O acordar da bela adormecida ou a História continua |
Muito do que hoje observamos no plano mundial parece-me ser um refluxo do optimismo idealista – e, por vezes, de certa arrogância – com que o Ocidente abordou o fim da Guerra Fria. Se bem se recordam, a Guerra Fria foi vencida pelo Ocidente através da economia e do soft power dos seus valores e cultura, apesar do impasse militar.
Essa vitória decisiva, de certo modo, culminou a sequência das guerras mundiais que assolou o século XX, com a clara afirmação dos valores do que hoje chamamos Ocidente, nomeadamente liberdade e democracia. E com essa vitória instalou-se uma mitologia de “fim da História” e paz perpétua, segundo a qual a democracia liberal e o mercado seriam a estação final do percurso político da Humanidade, cuja universalização a conduziria irrestritamente no caminho da afluência generalizada, num diálogo amistoso entre todos.

== DADOS REGISTADOS ==
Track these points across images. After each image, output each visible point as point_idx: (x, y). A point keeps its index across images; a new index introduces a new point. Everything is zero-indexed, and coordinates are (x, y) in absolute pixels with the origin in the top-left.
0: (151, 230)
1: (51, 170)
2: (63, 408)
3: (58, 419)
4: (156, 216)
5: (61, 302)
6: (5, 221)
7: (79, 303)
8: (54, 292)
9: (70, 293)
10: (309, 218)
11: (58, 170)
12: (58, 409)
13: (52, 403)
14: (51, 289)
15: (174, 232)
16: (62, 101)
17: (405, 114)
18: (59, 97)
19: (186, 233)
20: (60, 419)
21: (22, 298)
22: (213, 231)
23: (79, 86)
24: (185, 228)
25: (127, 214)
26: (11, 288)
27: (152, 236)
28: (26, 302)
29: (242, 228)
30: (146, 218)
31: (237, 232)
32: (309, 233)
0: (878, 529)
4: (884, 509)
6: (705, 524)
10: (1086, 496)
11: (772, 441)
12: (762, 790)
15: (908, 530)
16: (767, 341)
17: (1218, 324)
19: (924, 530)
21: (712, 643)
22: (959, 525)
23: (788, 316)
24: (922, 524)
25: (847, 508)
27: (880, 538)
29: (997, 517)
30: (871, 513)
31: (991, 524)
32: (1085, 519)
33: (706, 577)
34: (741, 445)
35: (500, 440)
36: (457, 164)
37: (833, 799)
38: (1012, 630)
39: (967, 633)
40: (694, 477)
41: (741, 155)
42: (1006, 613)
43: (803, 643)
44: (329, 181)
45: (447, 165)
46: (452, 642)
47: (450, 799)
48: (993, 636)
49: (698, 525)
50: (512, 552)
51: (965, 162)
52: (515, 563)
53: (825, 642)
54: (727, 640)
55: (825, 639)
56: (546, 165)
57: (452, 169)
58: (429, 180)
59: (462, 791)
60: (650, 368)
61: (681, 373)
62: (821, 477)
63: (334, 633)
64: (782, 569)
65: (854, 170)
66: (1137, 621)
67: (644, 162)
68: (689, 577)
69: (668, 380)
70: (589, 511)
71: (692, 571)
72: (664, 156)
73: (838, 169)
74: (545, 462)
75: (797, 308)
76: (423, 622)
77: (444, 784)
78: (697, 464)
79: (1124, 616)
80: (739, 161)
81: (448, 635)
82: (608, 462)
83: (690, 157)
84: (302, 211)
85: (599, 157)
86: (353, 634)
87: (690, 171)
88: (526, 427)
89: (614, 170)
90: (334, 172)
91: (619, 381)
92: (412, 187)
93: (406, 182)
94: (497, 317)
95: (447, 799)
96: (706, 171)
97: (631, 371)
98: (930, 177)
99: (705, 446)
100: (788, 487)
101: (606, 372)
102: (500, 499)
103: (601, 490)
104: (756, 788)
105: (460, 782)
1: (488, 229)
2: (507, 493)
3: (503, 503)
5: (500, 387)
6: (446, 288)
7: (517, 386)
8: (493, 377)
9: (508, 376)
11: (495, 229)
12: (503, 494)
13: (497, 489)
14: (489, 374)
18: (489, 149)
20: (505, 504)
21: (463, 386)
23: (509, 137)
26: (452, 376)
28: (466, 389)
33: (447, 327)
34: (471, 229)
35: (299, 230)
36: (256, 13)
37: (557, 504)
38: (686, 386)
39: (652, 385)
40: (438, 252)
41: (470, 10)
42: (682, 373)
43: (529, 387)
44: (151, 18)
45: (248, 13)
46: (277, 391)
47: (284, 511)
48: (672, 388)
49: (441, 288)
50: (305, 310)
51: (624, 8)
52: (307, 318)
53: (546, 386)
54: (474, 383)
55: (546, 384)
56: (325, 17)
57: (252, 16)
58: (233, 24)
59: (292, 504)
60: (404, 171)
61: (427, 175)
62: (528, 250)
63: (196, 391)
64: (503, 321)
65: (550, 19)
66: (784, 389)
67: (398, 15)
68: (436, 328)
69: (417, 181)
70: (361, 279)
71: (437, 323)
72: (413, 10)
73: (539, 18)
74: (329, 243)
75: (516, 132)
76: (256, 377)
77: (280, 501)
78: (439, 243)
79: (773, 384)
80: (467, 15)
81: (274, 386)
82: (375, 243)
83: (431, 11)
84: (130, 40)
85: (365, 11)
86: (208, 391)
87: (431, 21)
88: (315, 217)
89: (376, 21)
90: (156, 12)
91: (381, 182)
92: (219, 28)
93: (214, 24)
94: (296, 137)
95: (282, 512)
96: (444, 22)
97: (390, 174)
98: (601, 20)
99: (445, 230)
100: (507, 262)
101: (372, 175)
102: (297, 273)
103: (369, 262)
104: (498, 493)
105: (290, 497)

== PÔR EM PRÁTICA ==
1. Responda com base no texto sobre o fim da Guerra Fria:
(a) Segundo o texto, por que meios o Ocidente venceu a Guerra Fria?
(b) Que valores do Ocidente o texto nomeia?
(c) Na mitologia de “fim da História”, o que seria a estação final do percurso político da Humanidade?
2. Extraia do texto sobre o fim da Guerra Fria, sem mudar nada, o trecho que começa em "Essa vitória decisiva, de" e vai até "amistoso entre todos.".
Este material vem de uma fonte diferente da do texto.

== TAREFAS RESOLVIDAS ==
1.
(a) Através da economia e do soft power dos seus valores e cultura, apesar do impasse militar.
(b) Liberdade e democracia.
(c) A democracia liberal e o mercado.

2.
Essa vitória decisiva, de certo modo, culminou a sequência das guerras mundiais que assolou o século XX, com a clara afirmação dos valores do que hoje chamamos Ocidente, nomeadamente liberdade e democracia. E com essa vitória instalou-se uma mitologia de “fim da História” e paz perpétua, segundo a qual a democracia liberal e o mercado seriam a estação final do percurso político da Humanidade, cuja universalização a conduziria irrestritamente no caminho da afluência generalizada, num diálogo amistoso entre todos.